Qualifying the need for speed
Firstly, all data becomes old and cold. Data being kept warm in object storage because it is still being accessed - e.g. streaming media content for a contemporary TV show - will eventually see user requests slow to a trickle. At which point, the value of maintaining ‘always on’ availability is questionable. An economic trade off can be made, contrasting the benefit of fast access with the cost of maintaining the service. If a user is willing to wait for obscure or less frequently accessed data, there is no benefit in keeping that data on more expensive media.
Secondly, big data queries are not typically run on native data at rest; rather the datasets are most likely pulled into a storage environment such as Hadoop Distributed File System (HDFS), which permits interactive, high-bandwidth, complex analyses, and has the CPU power to handle the job. So the challenge is not running applications on the object storage archive directly, but more being able to move data to the analysis platform easily and efficiently, in which case bandwidth could be seen as a bigger issue.

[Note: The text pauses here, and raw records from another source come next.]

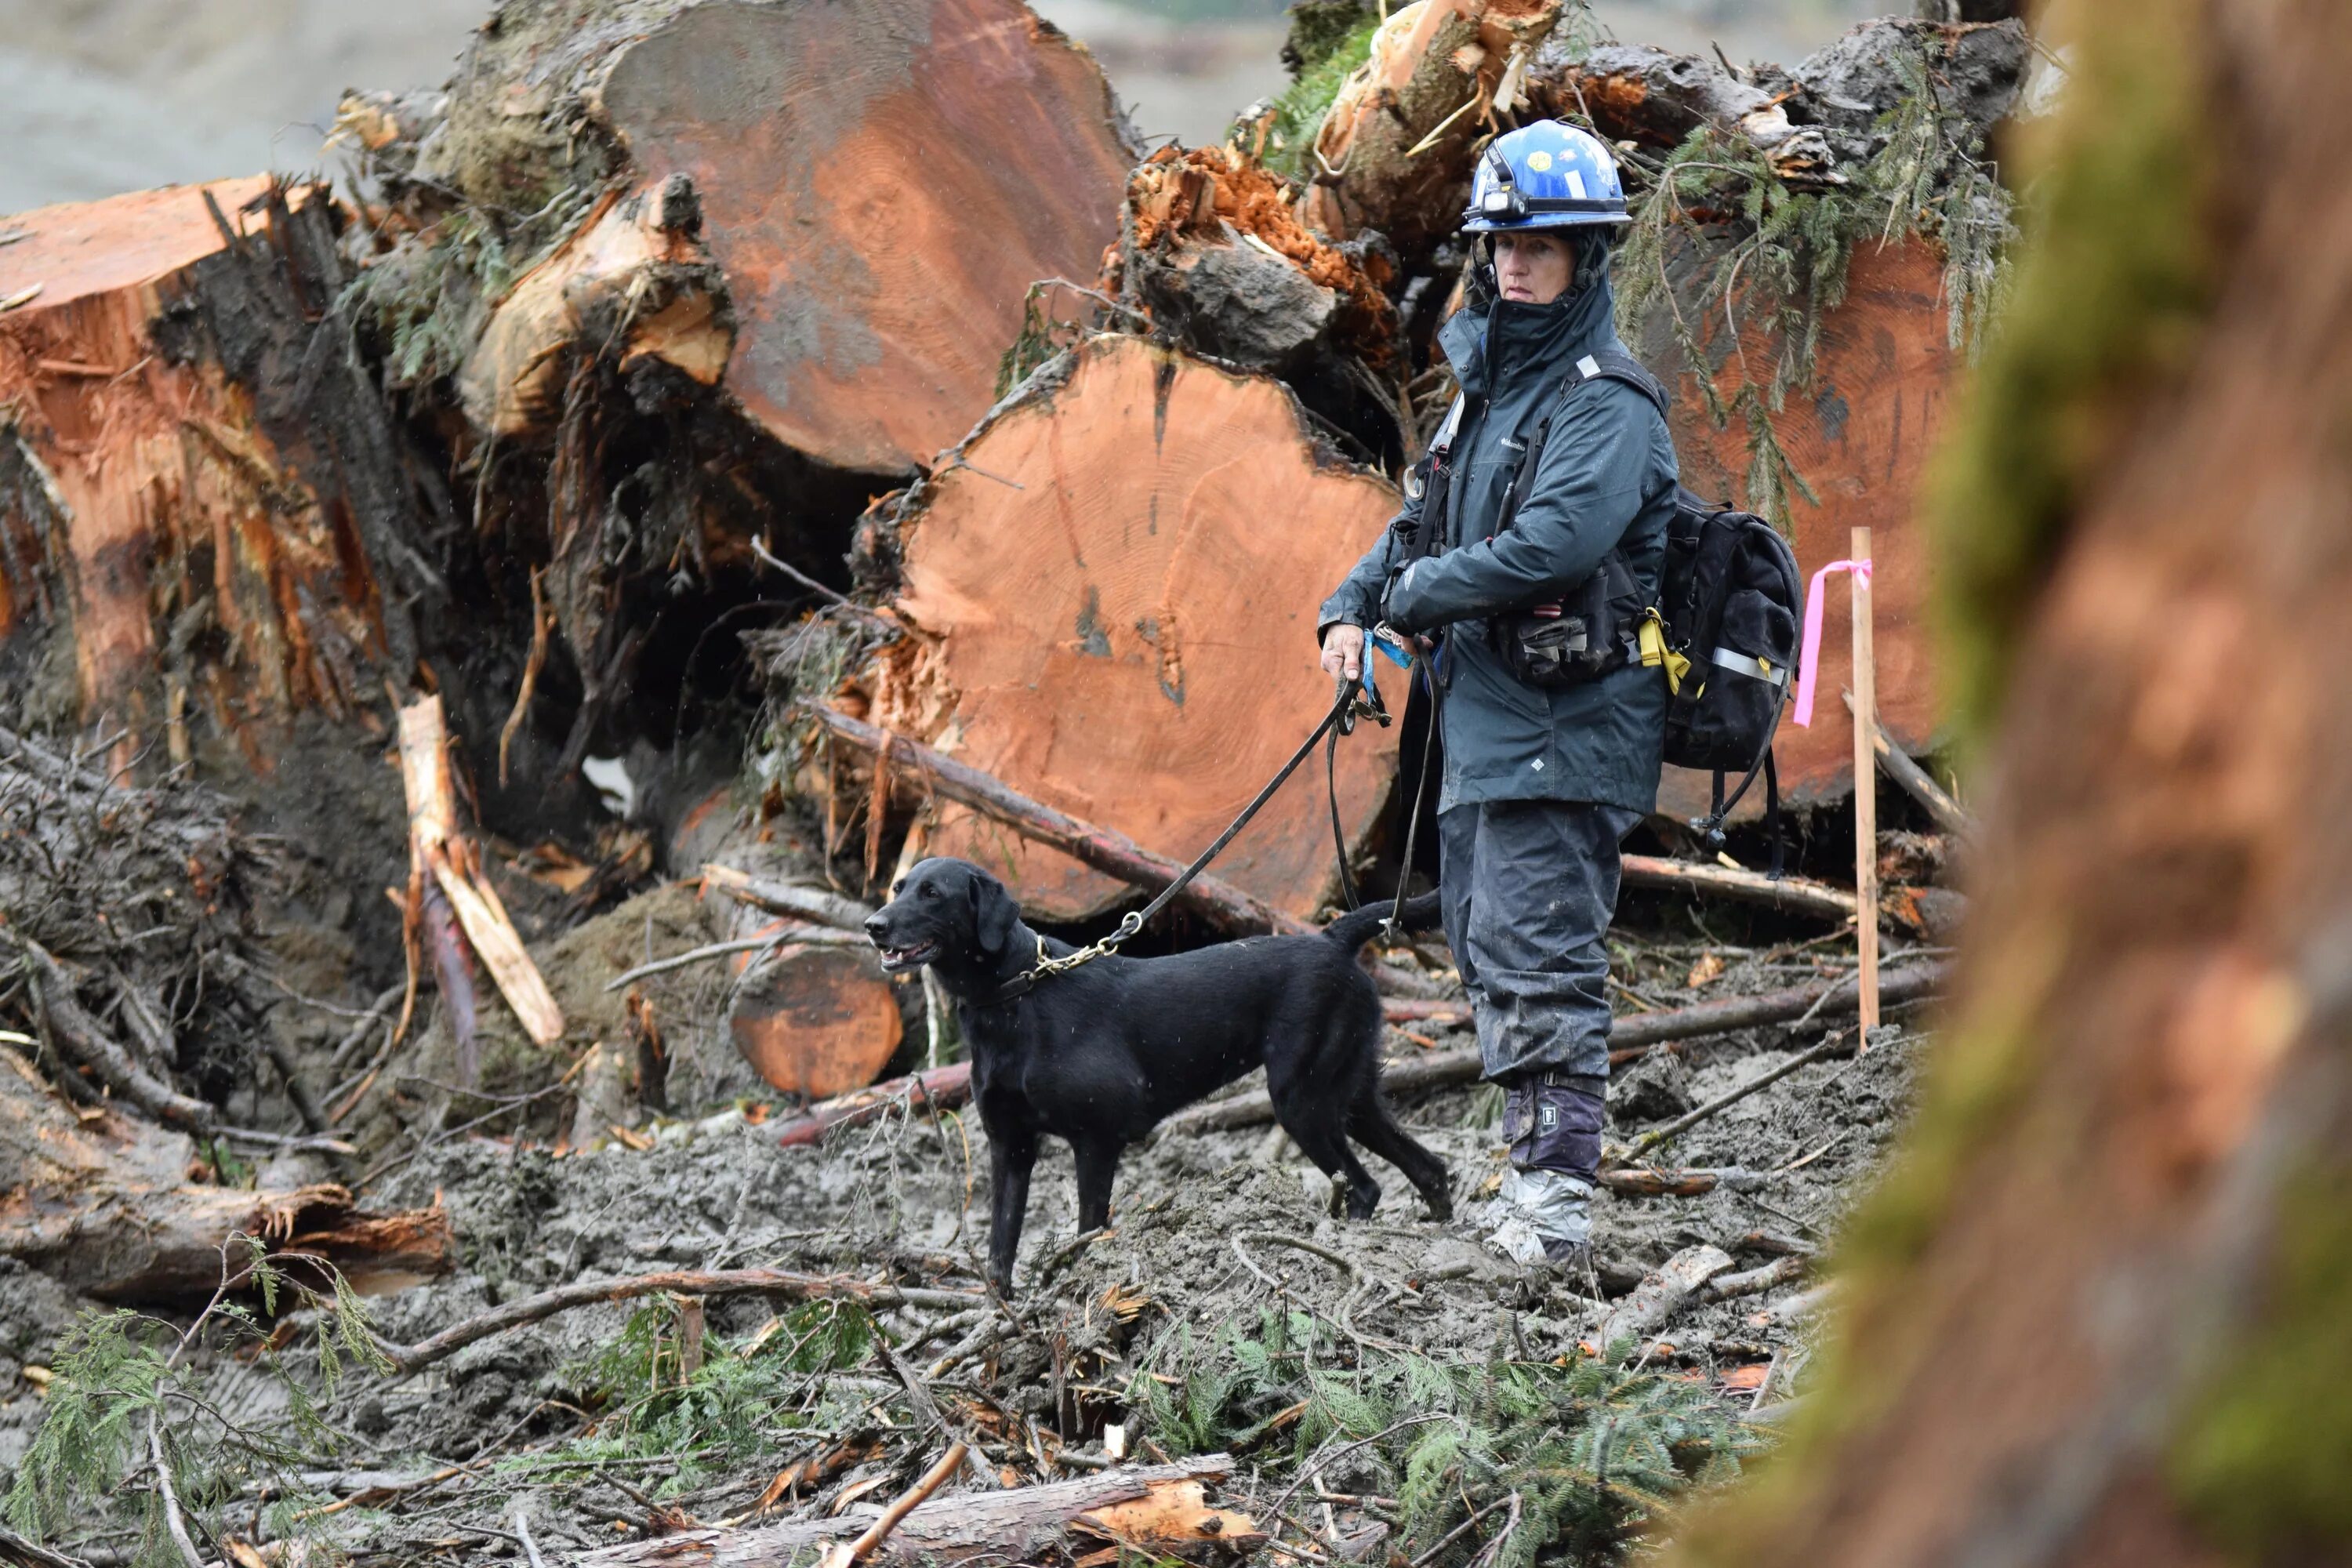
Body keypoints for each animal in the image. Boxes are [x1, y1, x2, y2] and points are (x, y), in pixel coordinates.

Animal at [866, 865, 1449, 1298]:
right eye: (898, 887)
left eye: (933, 893)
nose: (873, 925)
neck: (1018, 992)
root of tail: (1333, 938)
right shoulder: (1009, 1146)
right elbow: (999, 1250)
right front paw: (1003, 1316)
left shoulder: (1096, 1141)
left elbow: (1088, 1228)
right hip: (1350, 1095)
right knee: (1427, 1165)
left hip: (1301, 1102)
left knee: (1366, 1185)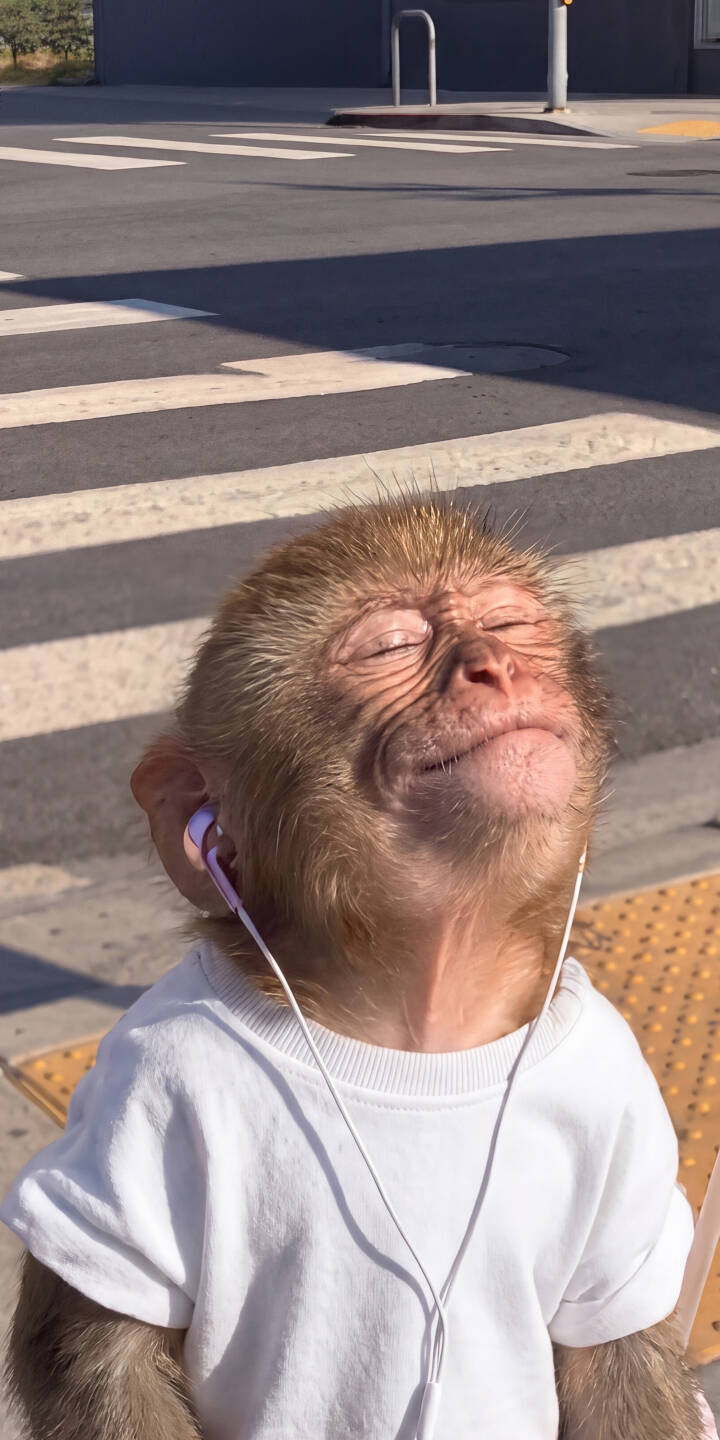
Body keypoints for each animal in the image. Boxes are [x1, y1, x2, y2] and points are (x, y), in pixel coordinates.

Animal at [1, 495, 710, 1440]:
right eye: (389, 647)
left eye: (509, 623)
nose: (492, 668)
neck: (421, 1025)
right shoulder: (134, 1101)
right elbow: (100, 1356)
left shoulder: (622, 1098)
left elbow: (619, 1362)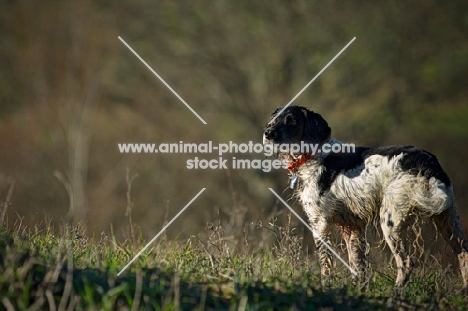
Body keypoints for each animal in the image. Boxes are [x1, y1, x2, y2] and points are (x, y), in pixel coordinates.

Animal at [264, 105, 468, 290]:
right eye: (274, 119)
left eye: (291, 121)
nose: (268, 133)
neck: (312, 155)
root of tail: (429, 163)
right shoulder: (352, 228)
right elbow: (358, 266)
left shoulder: (319, 223)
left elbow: (326, 265)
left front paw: (325, 287)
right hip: (448, 219)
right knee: (464, 254)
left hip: (390, 221)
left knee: (406, 262)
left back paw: (395, 293)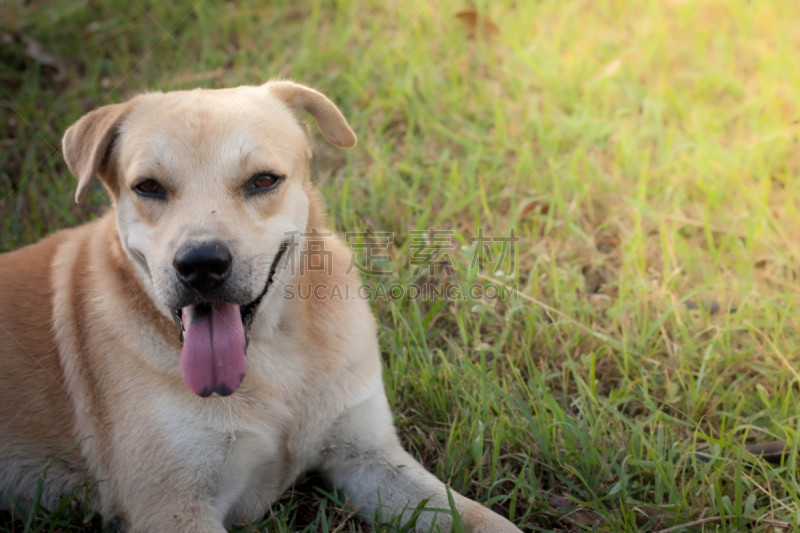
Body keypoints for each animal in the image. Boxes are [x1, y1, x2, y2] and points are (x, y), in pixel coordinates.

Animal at [0, 81, 520, 528]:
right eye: (148, 187)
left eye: (263, 180)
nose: (201, 264)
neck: (274, 353)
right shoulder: (172, 506)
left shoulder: (367, 456)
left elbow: (484, 520)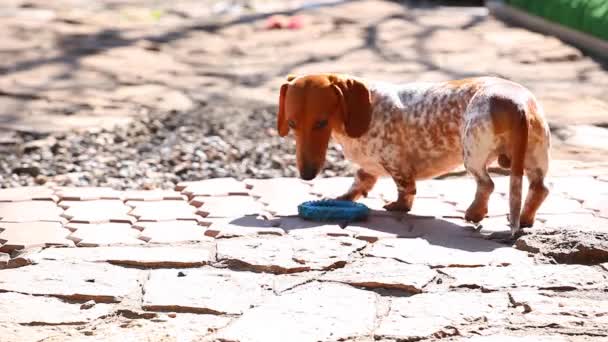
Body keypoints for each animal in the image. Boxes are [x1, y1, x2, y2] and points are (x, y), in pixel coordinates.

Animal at [278, 74, 552, 235]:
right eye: (291, 123)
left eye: (321, 123)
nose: (306, 175)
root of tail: (516, 102)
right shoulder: (369, 168)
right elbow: (359, 182)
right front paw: (342, 198)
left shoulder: (394, 162)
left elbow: (405, 187)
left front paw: (399, 206)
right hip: (534, 158)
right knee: (540, 188)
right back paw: (525, 218)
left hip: (472, 153)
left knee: (487, 184)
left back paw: (474, 213)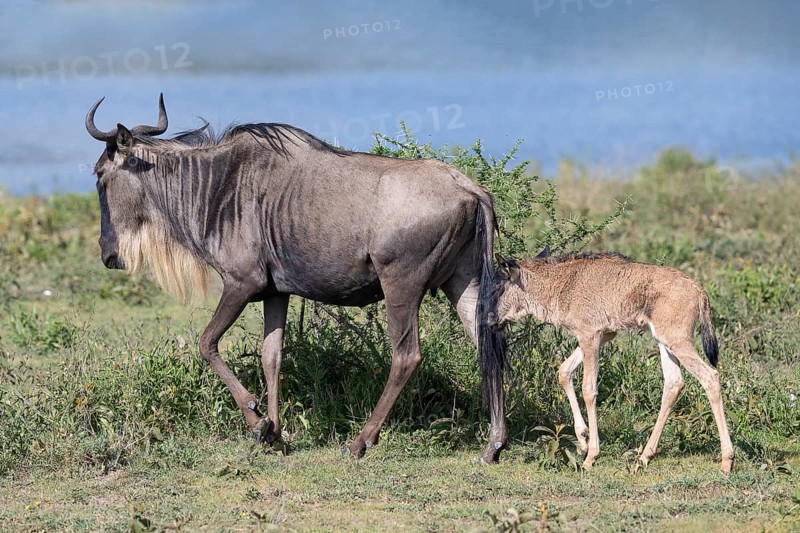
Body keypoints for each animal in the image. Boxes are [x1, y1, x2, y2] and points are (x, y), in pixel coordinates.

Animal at [488, 248, 734, 472]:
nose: (490, 321)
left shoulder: (589, 335)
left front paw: (591, 456)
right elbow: (564, 371)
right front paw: (583, 440)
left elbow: (588, 389)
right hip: (664, 343)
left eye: (498, 288)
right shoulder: (603, 335)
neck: (566, 283)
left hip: (678, 342)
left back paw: (727, 461)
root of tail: (700, 291)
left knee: (710, 376)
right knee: (674, 383)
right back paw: (644, 457)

Most datasets will need to be prepared for analysis - e.g. migrated from lowest cost tape - rather than being kept online or nearline ‘just in case’. Thus, tape can be just another archive data source since the application is probably not streaming directly from the archive store and time is less likely to be of the essence.
The use of AI in big data analysis doesn’t necessarily change this because data scientists are still responsible for determining the parameters of the analysis and creating the algorithmic boundaries within which their research operates.
I was reminded of this during a discussion with a data scientist at the Digital Future Society summit at Mobile World Congress 2019 in Barcelona. We were discussing the work of goodcitylife.org, an organisation that:
uses social media data to map the sensorial and emotional layers of cities. Those layers will make a variety of applications possible - from urban planning to health informatics.
The kind of big data analytics the Good City Life promotes requires access to vast amounts of data - billions of data points gleaned and cleaned from a variety of pervasive social media platforms or commercial databases - but the planning of the interrogation is not time dependent. The data does not need to be sitting there waiting for real time query because the analysis being undertaken requires careful definition. An example would be ‘Happy Maps’, a project that uses crowdsourcing and geo-tagged pictures and the associated metadata to build an alternative cartography of a city weighted for human emotions.
The deeper the analysis, the less time critical it is
A recent article in TechRepublic summarised some of the limitations of automated non-human intelligence in the field of big data.
There is some argument that AI, ML, and deep learning are each individual technologies….On the first tier of this platform sits AI, which analyses data and quickly delivers analytical outcomes to users. Machine learning sits on the tier two application of AI that not only analyses raw data, but it also looks for patterns in the data that can yield further insights. Deep learning is a third-tier application that analyses data and data patterns, but it goes even further. The computer also uses advanced algorithms developed by data scientists that ask more questions about the data with the ability to yield even more insights.
The deeper the analysis, the less time critical it becomes. Nothing I have heard from data scientists themselves suggests that object storage should be regarded as a pre-requisite for providing cheap, scalable storage to support HDFS, Spark or any other kind of advanced data research in a HPC environment. Or, conversely, that the use of tape storage for archiving data would be a disadvantage. Therefore, it would seem sensible to continue to use the right technology, for the right purpose at the right time.
LTO tape has the lowest cost of ownership of any storage technology for long-term retention of infrequently accessed, but essential data. Object storage solutions, like HPE Apollo and Scality RING can complement inexpensive tape archives by offering greater immediacy and faster access to portions of the archive or to backup data, especially in comparison to primary and secondary platforms. In short, companies that use tape to underpin their hybrid IT or private cloud strategy as part of a holistic approach will have the best of both worlds.